▶ _Data extracts_
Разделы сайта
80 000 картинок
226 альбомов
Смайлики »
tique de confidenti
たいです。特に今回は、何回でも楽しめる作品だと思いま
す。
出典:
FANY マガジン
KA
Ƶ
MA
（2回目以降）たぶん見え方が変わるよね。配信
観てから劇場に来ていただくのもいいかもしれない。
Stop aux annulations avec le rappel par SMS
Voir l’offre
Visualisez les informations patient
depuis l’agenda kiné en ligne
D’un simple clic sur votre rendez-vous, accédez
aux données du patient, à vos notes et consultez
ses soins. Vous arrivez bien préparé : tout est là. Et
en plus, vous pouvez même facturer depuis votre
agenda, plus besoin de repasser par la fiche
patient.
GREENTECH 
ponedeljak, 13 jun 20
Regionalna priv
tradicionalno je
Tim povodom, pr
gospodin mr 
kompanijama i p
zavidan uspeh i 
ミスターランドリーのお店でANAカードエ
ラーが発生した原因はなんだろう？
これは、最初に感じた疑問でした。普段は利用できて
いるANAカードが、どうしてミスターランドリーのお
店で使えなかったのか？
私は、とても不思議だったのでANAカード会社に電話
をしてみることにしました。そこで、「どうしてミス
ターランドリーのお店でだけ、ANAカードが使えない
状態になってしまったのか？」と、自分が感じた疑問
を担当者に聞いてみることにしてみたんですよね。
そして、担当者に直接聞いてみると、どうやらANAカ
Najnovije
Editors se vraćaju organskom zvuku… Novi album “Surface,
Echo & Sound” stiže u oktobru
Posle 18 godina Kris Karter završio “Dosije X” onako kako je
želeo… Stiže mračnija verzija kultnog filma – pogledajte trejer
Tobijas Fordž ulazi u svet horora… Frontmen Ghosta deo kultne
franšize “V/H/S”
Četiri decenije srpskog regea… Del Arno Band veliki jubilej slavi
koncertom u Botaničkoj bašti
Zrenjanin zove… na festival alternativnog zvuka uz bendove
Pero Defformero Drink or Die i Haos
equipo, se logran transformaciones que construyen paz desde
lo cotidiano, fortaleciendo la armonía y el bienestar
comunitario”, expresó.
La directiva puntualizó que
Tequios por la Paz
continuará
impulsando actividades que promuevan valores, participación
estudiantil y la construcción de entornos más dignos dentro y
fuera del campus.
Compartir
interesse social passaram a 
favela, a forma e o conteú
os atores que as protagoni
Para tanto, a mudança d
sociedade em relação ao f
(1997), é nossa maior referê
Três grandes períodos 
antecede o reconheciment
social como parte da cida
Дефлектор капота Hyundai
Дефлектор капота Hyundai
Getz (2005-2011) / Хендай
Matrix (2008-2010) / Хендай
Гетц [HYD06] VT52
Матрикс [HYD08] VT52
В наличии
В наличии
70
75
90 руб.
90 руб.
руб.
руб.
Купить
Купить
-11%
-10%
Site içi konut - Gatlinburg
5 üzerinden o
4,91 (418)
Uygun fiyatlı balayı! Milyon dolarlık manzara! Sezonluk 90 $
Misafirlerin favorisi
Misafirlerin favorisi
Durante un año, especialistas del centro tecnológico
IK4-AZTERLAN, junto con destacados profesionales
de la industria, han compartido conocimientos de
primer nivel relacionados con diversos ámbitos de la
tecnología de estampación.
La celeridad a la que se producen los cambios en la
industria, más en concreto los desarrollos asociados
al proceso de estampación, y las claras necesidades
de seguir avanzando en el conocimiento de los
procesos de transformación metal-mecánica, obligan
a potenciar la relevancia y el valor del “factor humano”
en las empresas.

▶ _What to do_
Repeat each entry above exactly as shown.

▶ _Written answer_
Разделы сайта
80 000 картинок
226 альбомов
Смайлики »
tique de confidenti
たいです。特に今回は、何回でも楽しめる作品だと思いま
す。
出典:
FANY マガジン
KA
Ƶ
MA
（2回目以降）たぶん見え方が変わるよね。配信
観てから劇場に来ていただくのもいいかもしれない。
Stop aux annulations avec le rappel par SMS
Voir l’offre
Visualisez les informations patient
depuis l’agenda kiné en ligne
D’un simple clic sur votre rendez-vous, accédez
aux données du patient, à vos notes et consultez
ses soins. Vous arrivez bien préparé : tout est là. Et
en plus, vous pouvez même facturer depuis votre
agenda, plus besoin de repasser par la fiche
patient.
GREENTECH 
ponedeljak, 13 jun 20
Regionalna priv
tradicionalno je
Tim povodom, pr
gospodin mr 
kompanijama i p
zavidan uspeh i 
ミスターランドリーのお店でANAカードエ
ラーが発生した原因はなんだろう？
これは、最初に感じた疑問でした。普段は利用できて
いるANAカードが、どうしてミスターランドリーのお
店で使えなかったのか？
私は、とても不思議だったのでANAカード会社に電話
をしてみることにしました。そこで、「どうしてミス
ターランドリーのお店でだけ、ANAカードが使えない
状態になってしまったのか？」と、自分が感じた疑問
を担当者に聞いてみることにしてみたんですよね。
そして、担当者に直接聞いてみると、どうやらANAカ
Najnovije
Editors se vraćaju organskom zvuku… Novi album “Surface,
Echo & Sound” stiže u oktobru
Posle 18 godina Kris Karter završio “Dosije X” onako kako je
želeo… Stiže mračnija verzija kultnog filma – pogledajte trejer
Tobijas Fordž ulazi u svet horora… Frontmen Ghosta deo kultne
franšize “V/H/S”
Četiri decenije srpskog regea… Del Arno Band veliki jubilej slavi
koncertom u Botaničkoj bašti
Zrenjanin zove… na festival alternativnog zvuka uz bendove
Pero Defformero Drink or Die i Haos
equipo, se logran transformaciones que construyen paz desde
lo cotidiano, fortaleciendo la armonía y el bienestar
comunitario”, expresó.
La directiva puntualizó que
Tequios por la Paz
continuará
impulsando actividades que promuevan valores, participación
estudiantil y la construcción de entornos más dignos dentro y
fuera del campus.
Compartir
interesse social passaram a 
favela, a forma e o conteú
os atores que as protagoni
Para tanto, a mudança d
sociedade em relação ao f
(1997), é nossa maior referê
Três grandes períodos 
antecede o reconheciment
social como parte da cida
Дефлектор капота Hyundai
Дефлектор капота Hyundai
Getz (2005-2011) / Хендай
Matrix (2008-2010) / Хендай
Гетц [HYD06] VT52
Матрикс [HYD08] VT52
В наличии
В наличии
70
75
90 руб.
90 руб.
руб.
руб.
Купить
Купить
-11%
-10%
Site içi konut - Gatlinburg
5 üzerinden o
4,91 (418)
Uygun fiyatlı balayı! Milyon dolarlık manzara! Sezonluk 90 $
Misafirlerin favorisi
Misafirlerin favorisi
Durante un año, especialistas del centro tecnológico
IK4-AZTERLAN, junto con destacados profesionales
de la industria, han compartido conocimientos de
primer nivel relacionados con diversos ámbitos de la
tecnología de estampación.
La celeridad a la que se producen los cambios en la
industria, más en concreto los desarrollos asociados
al proceso de estampación, y las claras necesidades
de seguir avanzando en el conocimiento de los
procesos de transformación metal-mecánica, obligan
a potenciar la relevancia y el valor del “factor humano”
en las empresas.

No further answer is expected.